Buenos Aires kam ernsthaft überhaupt nicht in Frage. Mexiko-City hat schon im ersten Anlauf das Rennen gemacht, weil offenbar die Ostblockstaaten den Mexikanern geschlossen ihre Stimme gaben. Unter allen Argumenten, die für oder gegen die Hauptstadt dieses mittelamerikanischen Staates sprechen, ist nur eins sportlich bedeutsam: das Verhalten des Sportlerorganismus bei den besonderen Luftdruckverhältnissen in einer Höhenlage von etwa 2 300 m.

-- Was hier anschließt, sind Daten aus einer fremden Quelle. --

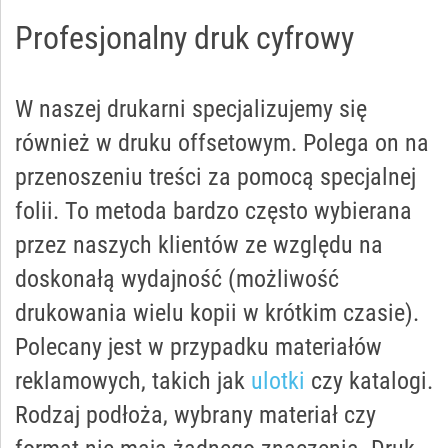
Profesjonalny druk cyfrowy
W naszej drukarni specjalizujemy się
również w druku offsetowym. Polega on na
przenoszeniu treści za pomocą specjalnej
folii. To metoda bardzo często wybierana
przez naszych klientów ze względu na
doskonałą wydajność (możliwość
drukowania wielu kopii w krótkim czasie).
Polecany jest w przypadku materiałów
reklamowych, takich jak
ulotki
czy katalogi.
Rodzaj podłoża, wybrany materiał czy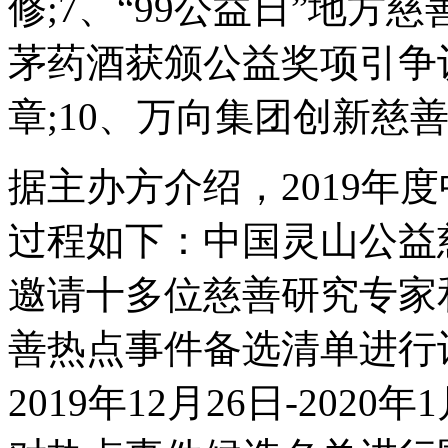
修;7、“99公益日”地方
茅药酒获颁公益奖项引争
章;10、万向集团创新慈
据主办方介绍，2019年
过程如下：中国灵山公益慈善
邀请十多位慈善研究专家和
善热点事件备选清单进行
2019年12月26日-202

Willi Daume gibt zu, daß hier gewisse Schwierigkeiten liegen:

"Nach Auskunft kompetenter Sportler und Sportärzte sind gesundheitliche Schäden nicht zu befürchten. Bei gewissen Sportarten, etwa bei Sprüngen und Sprintstrecken, sind zwar Leistungssteigerungen, bei anderen, vor allem den Langstreckenläufen, aber Leistungsminderungen zu erwarten. In jedem Falle wird eine längere Akklimatisationszeit unvermeidlich sein, und für Trainer und Ärzte ergeben sich zusätzliche Aufgaben."

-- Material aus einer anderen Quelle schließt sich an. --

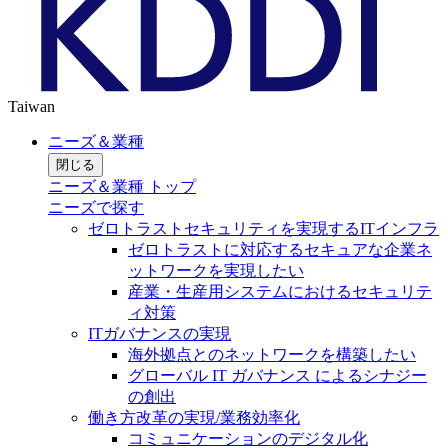
Taiwan
ニーズ＆業種
閉じる
ニーズ＆業種 トップ
ニーズで探す
ゼロトラストセキュリティを実現するITインフラ
ゼロトラストに対応するセキュアな企業ネ
ットワークを実現したい
産業・生産用システムにおけるセキュリテ
ィ対策
ITガバナンスの実現
海外拠点とのネットワークを構築したい
グローバル IT ガバナンス によるシナジー
の創出
働き方改革の実現/業務効率化
コミュニケーションのデジタル化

"Man hat in Baden-Baden versucht, politische Fragen möglichst nicht hochkommen zu lassen. Die deutsche Frage ist aber auch eine Frage an den Sport. Wie ist sie gelöst worden?"

"Nun, das NOK der Zone behält seinen provisorischen Status. Es wird wieder eine gesamtdeutsche Mannschaft geben. Für Hymne und Embleme bleibt es bei der bewährten Kompromißlösung: Beethoven und Schiller statt der beiden Nationalhymnen, und schwarz-rot-goldene Flagge mit den fünf olympischen Ringen statt der beiden Flaggen der beiden Teile Deutschlands".

"Eine gesamtdeutsche Mannschaft gibt es, ohne daß es einen gesamtdeutschen Sportverkehr gibt?"

"Wir hoffen, daß über die olympische Zusammenarbeit auch der innerdeutsche Sportverkehr zu einem ,Burgfrieden‘ kommen kann. Zunächst einmal muß man sich über Ausscheidungskämpfe und deren Austragungsorte einigen, wobei wir darauf bestehen, daß Westberlin gleichberechtigt zwischen – beispielsweise – Düsseldorf oder Leipzig bleibt."